Hiking Women, a lovely long distance trail through the Italian Dolomites with beautiful and varied scenery, delicious Italian food and a laid back Mediterranean atmosphere. Read Jenny’s report below for a first hand experience of the trail.
“The path was very clearly marked so it was not easy to get lost”
Route: from Bressenone to Feltre
Distance: 115 miles / 185 kilometres
Altitude: mainly from 2000m to 2500m with maximum altitude of 3,2999m
Grade: Strenuous. The route includes a number of ascents and descents along zigzag pathways with hairpin bends. Walking varies from an easy ramble along flat paths, ascents through deep forest and steep climbs over scree or snow.
Landscape: Snow capped mountains, alpine meadows, wooded valleys and deep blue lakes.
Normal duration: 2 to 2½ weeks for the full length of the trail
I left home in England at the very end of August and spent a lovely month in northern Italy. If you fly RyanAir (and don’t we all from the UK!) give Milan a miss and spend some time in Bergamo (RyanAir’s ‘Milan’ airport). It is a perfect Italian city with a bustling modern town on the flat bit, and a glorious old town on the hill. There’s loads of cultural stuff to see and do, as well as plenty of good shopping, lots of pavement caffs and independent shops. Bergamo also has lots of green space for jogging, picnicking or just watching the world go by. It isn’t too touristy yet, either, so you get good service and are not overcharged – well, no more than anywhere else…
“Bergamo is perfect Italian city”
After a few days checking the gelati, I caught a train (reliable and incredibly good value) to Klausen/Chuisa close to the Austrian border. This area (Sudtirol/Adige Alto) used to be Austrian but is now Italian so everything is named twice – each street, town, notice has an Italian name and a German one. The Italians call the town Chuisa while the German name is Klausen. For each Via, there is a Strasse. The dominant language is German as is the food. The Germanic attention to detail overlaid with Italian laisse faire is a strange and interesting mix.
From here I walked onto the Dolomites to begin the high footpath called Alta Via 2 which runs from Bressenone to Feltre. The altitude is mostly between 2500m and 3000m which caused me a few problems. The air is very thin and dry, and after a few days you start to wake up with puffy eyes and cheeks where the low air pressure doesn’t help with natural circulations, and breathing can be a problem. The weather was interesting and varied. I burnt through sunscreen one day and woke up to snow the next! The bad days were the ones where the cloud was so low there were no views, the good days were the ones where the air was clear, the views were long and the mountain scenery awesome.
Mostly, walking AV2 was amazing and not too scary, but there was one point where I’d been hiking through barren rock – grey stone, nothing green – for two days and the next day was so foggy that there didn’t seem much point in being high, so I walked down the next valley and hiked in more interesting verdant surroundings. Actually, I did this a couple of times, so I didn’t really walk the entire length. One day I hiked as far as the pass then turned back when I reached last year’s snow patch that hadn’t melted as it looked far too dangerous to cross without crampons and/or ice axe or some other piece of hardware I don’t know how to use. I came down to road level and thought that maybe I’d finished with AV2, but then I found myself hiking up to the last, most remote stage.

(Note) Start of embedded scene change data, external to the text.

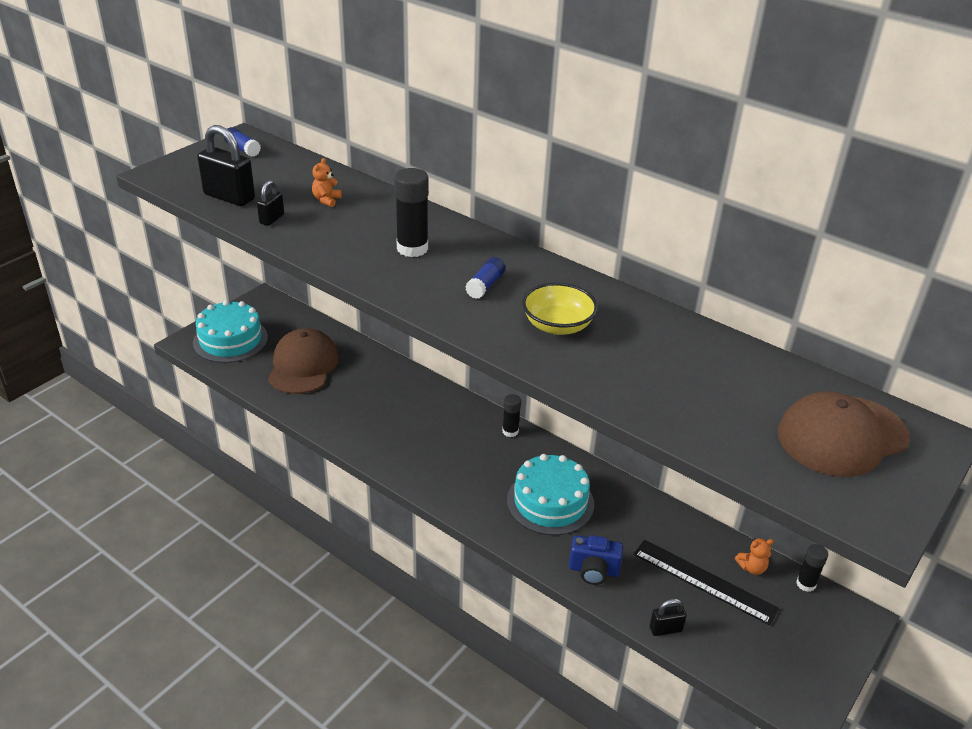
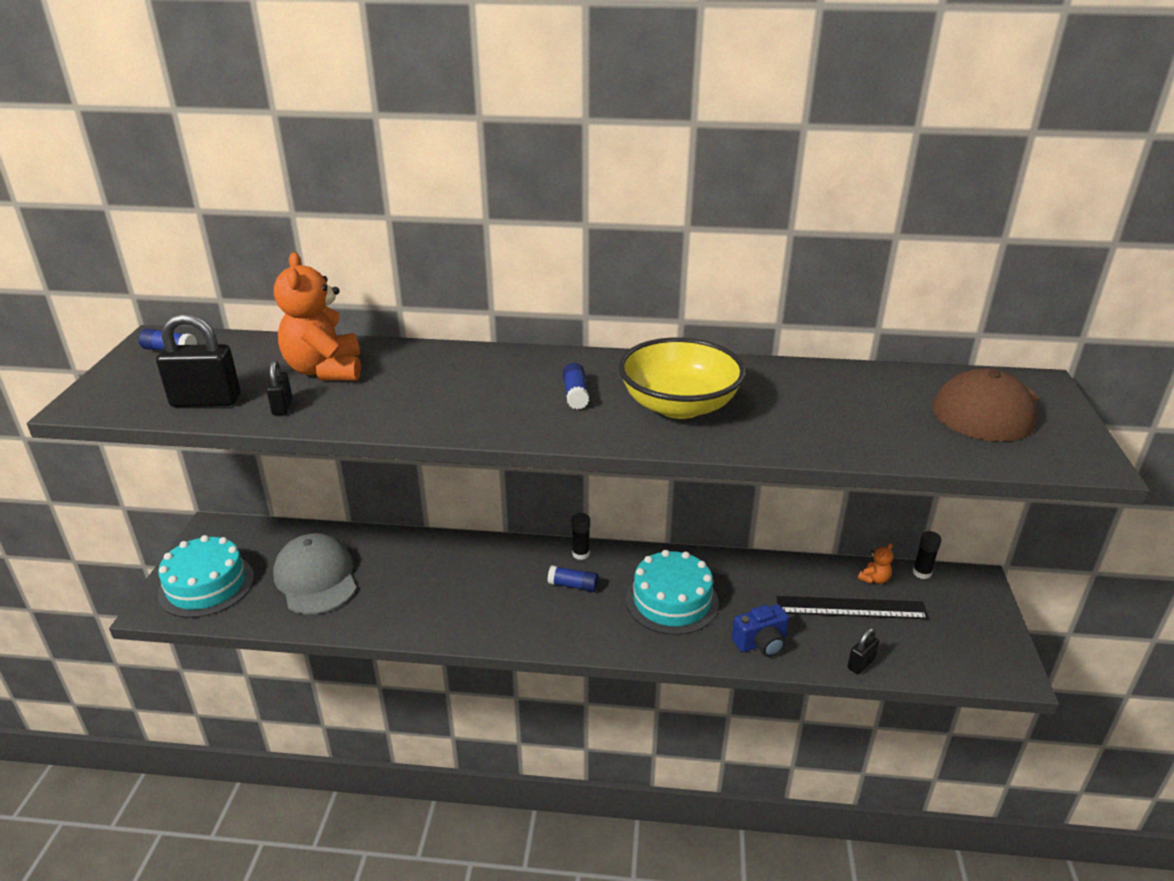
camera: 30 degrees left, 5 degrees down
brown cap [268,328,339,394] -> grey cap [273,533,357,614]
orange teddy bear [312,158,342,207] -> orange teddy bear [274,252,361,381], size x2.35
black glue stick [394,168,429,257] -> none
yellow bowl [522,283,598,335] -> yellow bowl [619,337,746,419], size x1.55
none -> blue glue stick [548,565,599,592]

The path was very clearly marked so it was not easy to get lost, and this stage is considerably lower than more northerly parts. The day began clear but was foggy with limited visibility by the time I reached the first pass. I wasn’t unhappy about this as some of the drops just two feet to my left were awesomely steep and, I suspect, horribly deep. My track was narrow so I concentrated hard on not falling off it. There were some nasty places that found me waaaay outside my comfort zone – I remember a place where the path disappeared for 4 feet or so, and the way across was by hanging onto a handhold and squidging the soles of your boots into the smooth rockface and hoping that nothing slipped…. well, whatever came next, I knew I’d deal with it as I certainly wasn’t going back! Further on the cloud cleared a little and settled at just below 2000m. My path was just above 2000m so I sat in a high meadow, surrounded by gentian and edelweiss, looking at a candyfloss ocean of cloud below me, with small islands where the highest peaks poked through. Very fairyland/fantasy stuff. Along the way are refugi which have accommodation and food – ranging from very basic to extraordinarily smart.
At the end of the trail is a town called Feltre, in the area above Venice. Feltre is very like Bergamo – very Italian with a medieval part – but much smaller. I really liked it and hung around there for a week or so before heading back to Bergamo. A word of warning if you stay in Bergamo YHA – it is a good, purpose-built hostel (no kitchen, though) with a roof garden which has views of the old town – but there are 130 steps from the pavement to the front of the hostel!